La ville de Los Angeles est aujourd’hui considérée par les urbanistes et les géographes comme le modèle et la préfiguration du développement des métropoles américaines. Elle éclipse le modèle de Chicago qui prévalait depuis la fin du XIXe siècle avec la célèbre école de Chicago. Si l’on considère les études récentes, la « Cité des anges » apparaît pour beaucoup de spécialistes comme le laboratoire du « postmodernisme urbain ». Los Angeles se caractérise par l’absence de véritable centre-ville, avec plusieurs sous centre.
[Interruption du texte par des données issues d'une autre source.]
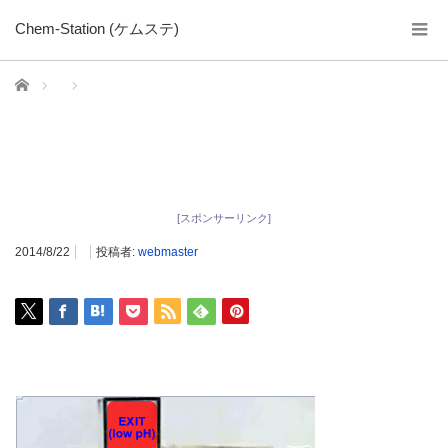
Chem-Station (ケムステ)
ホーム
[スポンサーリンク]
2014/8/22
投稿者:
webmaster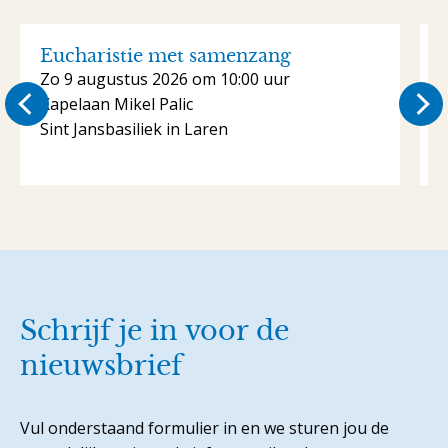
Eucharistie met samenzang
Zo 9 augustus 2026 om 10:00 uur
Kapelaan Mikel Palic
S
Sint Jansbasiliek in Laren
Schrijf je in voor de
nieuwsbrief
Vul onderstaand formulier in en we sturen jou de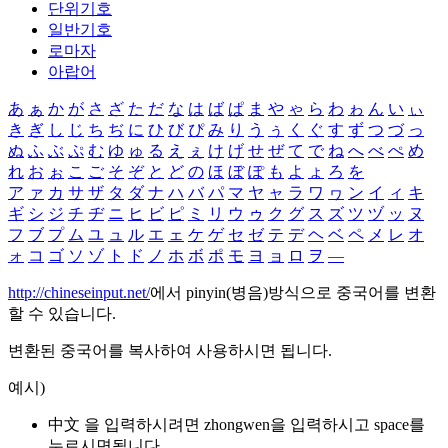
단위기호
일반기호
로마자
아랍어
あ
ぁ
か
が
さ
ざ
た
だ
な
は
ば
ぱ
ま
や
ゃ
ら
わ
ゎ
ん
い
ぃ
き
ぎ
し
じ
ち
ぢ
に
ひ
び
ぴ
み
り
う
ぅ
く
ぐ
す
ず
つ
づ
っ
ぬ
ふ
ぶ
ぷ
む
ゆ
ゅ
る
え
ぇ
け
げ
せ
ぜ
て
で
ね
へ
べ
ぺ
め
れ
お
ぉ
こ
ご
そ
ぞ
と
ど
の
ほ
ぼ
ぽ
も
よ
ょ
ろ
を
ア
ァ
カ
サ
ザ
タ
ダ
ナ
ハ
バ
パ
マ
ヤ
ャ
ラ
ワ
ヮ
ン
イ
ィ
キ
ギ
シ
ジ
チ
ヂ
ニ
ヒ
ビ
ピ
ミ
リ
ウ
ゥ
ク
グ
ス
ズ
ツ
ヅ
ッ
ヌ
フ
ブ
プ
ム
ユ
ュ
ル
エ
ェ
ケ
ゲ
セ
ゼ
テ
デ
ヘ
ベ
ペ
メ
レ
オ
ォ
コ
ゴ
ソ
ゾ
ト
ド
ノ
ホ
ボ
ポ
モ
ヨ
ョ
ロ
ヲ
―
http://chineseinput.net/
에서 pinyin(병음)방식으로 중국어를 변환
할 수 있습니다.
변환된 중국어를 복사하여 사용하시면 됩니다.
예시)
中文 을 입력하시려면
zhongwen
을 입력하시고 space를
누르시면됩니다.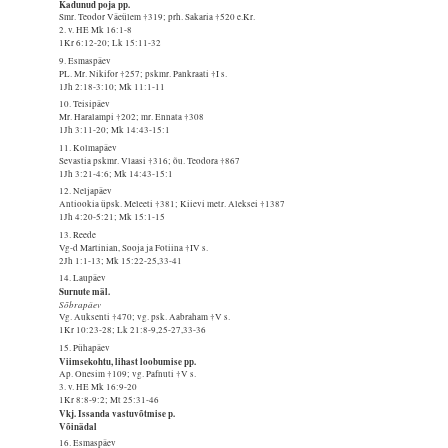
Kadunud poja pp.
Smr. Teodor Väeülem †319; prh. Sakaria †520 e.Kr.
2. v. HE Mk 16:1-8
1Kr 6:12-20; Lk 15:11-32
9. Esmaspäev
PL. Mr. Nikifor †257; pskmr. Pankraati †I s.
1Jh 2:18-3:10; Mk 11:1-11
10. Teisipäev
Mr. Haralampi †202; mr. Ennata †308
1Jh 3:11-20; Mk 14:43-15:1
11. Kolmapäev
Sevastia pskmr. Vlaasi †316; õu. Teodora †867
1Jh 3:21-4:6; Mk 14:43-15:1
12. Neljapäev
Antiookia üpsk. Meleeti †381; Kiievi metr. Aleksei †1387
1Jh 4:20-5:21; Mk 15:1-15
13. Reede
Vg-d Martinian, Sooja ja Fotiina †IV s.
2Jh 1:1-13; Mk 15:22-25,33-41
14. Laupäev
Surnute mäl.
Sõbrapäev
Vg. Auksenti †470; vg. psk. Aabraham †V s.
1Kr 10:23-28; Lk 21:8-9,25-27,33-36
15. Pühapäev
Viimsekohtu, lihast loobumise pp.
Ap. Onesim †109; vg. Pafnuti †V s.
3. v. HE Mk 16:9-20
1Kr 8:8-9:2; Mt 25:31-46
Vkj. Issanda vastuvõtmise p.
Võinädal
16. Esmaspäev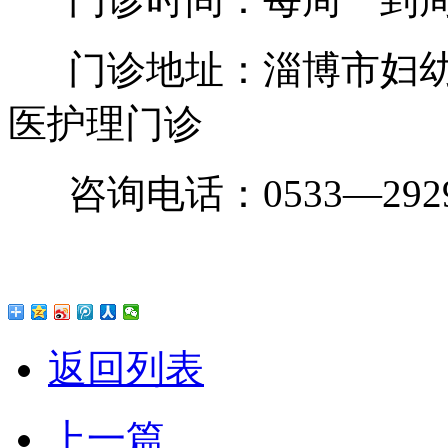
门诊地址：淄博市妇幼保
医护理门诊
咨询电话：0533—2929
返回列表
上一篇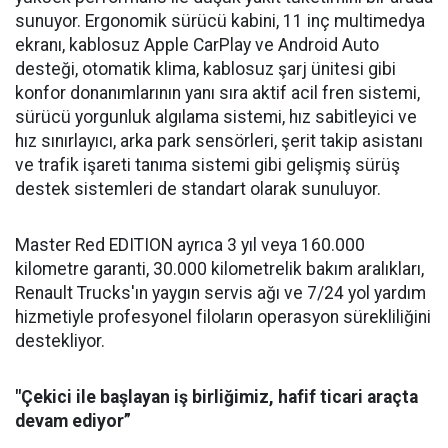
sunuyor. Ergonomik sürücü kabini, 11 inç multimedya
ekranı, kablosuz Apple CarPlay ve Android Auto
desteği, otomatik klima, kablosuz şarj ünitesi gibi
konfor donanımlarının yanı sıra aktif acil fren sistemi,
sürücü yorgunluk algılama sistemi, hız sabitleyici ve
hız sınırlayıcı, arka park sensörleri, şerit takip asistanı
ve trafik işareti tanıma sistemi gibi gelişmiş sürüş
destek sistemleri de standart olarak sunuluyor.
Master Red EDITION ayrıca 3 yıl veya 160.000
kilometre garanti, 30.000 kilometrelik bakım aralıkları,
Renault Trucks'ın yaygın servis ağı ve 7/24 yol yardım
hizmetiyle profesyonel filoların operasyon sürekliliğini
destekliyor.
"Çekici ile başlayan iş birliğimiz, hafif ticari araçta
devam ediyor”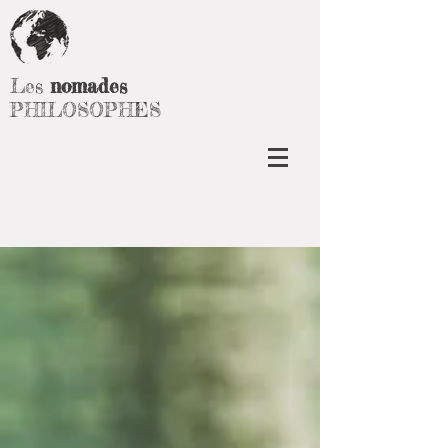
Les
nomades
PHILOSOPHES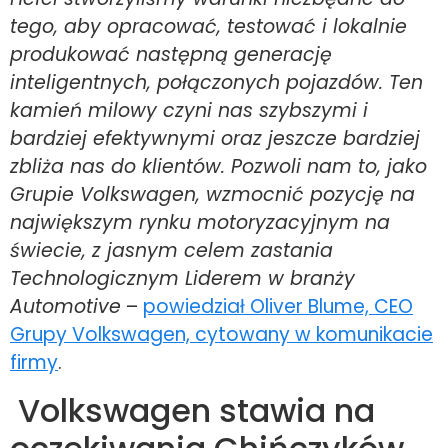
tego, aby opracować, testować i lokalnie
produkować następną generację
inteligentnych, połączonych pojazdów. Ten
kamień milowy czyni nas szybszymi i
bardziej efektywnymi oraz jeszcze bardziej
zbliża nas do klientów. Pozwoli nam to, jako
Grupie Volkswagen, wzmocnić pozycję na
największym rynku motoryzacyjnym na
świecie, z jasnym celem zastania
Technologicznym Liderem w branży
Automotive
–
powiedział Oliver Blume, CEO
Grupy Volkswagen, cytowany w komunikacie
firmy
.
Volkswagen stawia na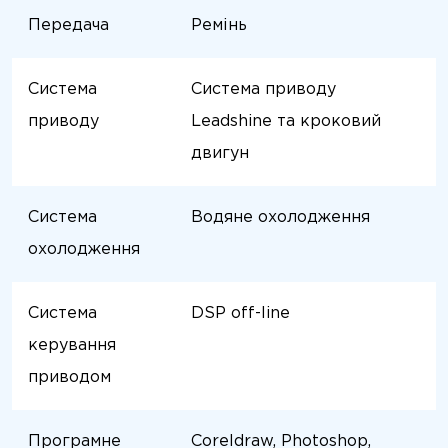
Передача
Ремінь
Система
Система приводу
приводу
Leadshine та кроковий
двигун
Система
Водяне охолодження
охолодження
Система
DSP off-line
керування
приводом
Програмне
Coreldraw, Photoshop,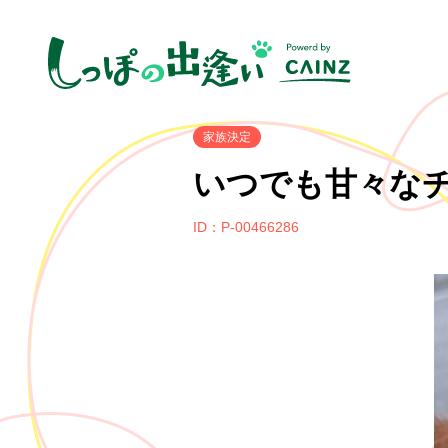
家族決定
いつでも甘々な
ID：P-00466286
Coupe d’une ville américaine

Les villes américaines ont la plupart du temps un plan en damier. La coupe typique de la ville américaine est comme sur la coupe ci-dessus:
Tandis que les centres sont dévolus au commerce puis au tertiaire, sous la forme d’un urbanisme vertical très reconnaissable – les downtowns ou Central Business Districts – l’organisation globale de la ville se mesure en strates successives autour de ce centre. On y trouve les quartiers dits intermédiaires partagés entre industries plus ou moins déshéritées, lofts, ghettos et habitat pour classe moyenne, et suburbs, quartiers essentiellement pavillonnaires sur des kilomètres carrés.
Le paysage pavillonnaire à l’américaine est la principale constituante des villes américaines.

Les villes nord-américaines

L’École de Chicago est un mouvement d’architecture et d’urbanisme nommée ainsi, car les premières réalisations qui en découlèrent se firent à Chicago, aux États-Unis à la fin du XIXe siècle. La phase d’apogée de ce mouvement est située approximativement entre 1875 et 1905.

Ce mouvement est marqué par la construction rationnelle et utilitaire de bureaux, de grands magasins, d’usines, d’appartements et de gares. L’accent est mis sur la durabilité, avec l’utilisation de matériaux modernes tels l’acier, le ciment et le fer forgé, le verre armé (pour la construction de dômes…). C’est l’École de Chicago qui mit au point et généralisa l’utilisation de l’acier dans la construction des gratte-ciel, réalisant ainsi la révolution structurelle qui permit de passer des bâtiments à murs et refends porteurs aux constructions de type poteaux-dalles sans façade porteuse. Ces gratte-ciels devinrent également récurrents afin de rationaliser au maximum l’emprise foncière des bâtiments dans des villes où le coût des terrains s’accroissait régulièrement.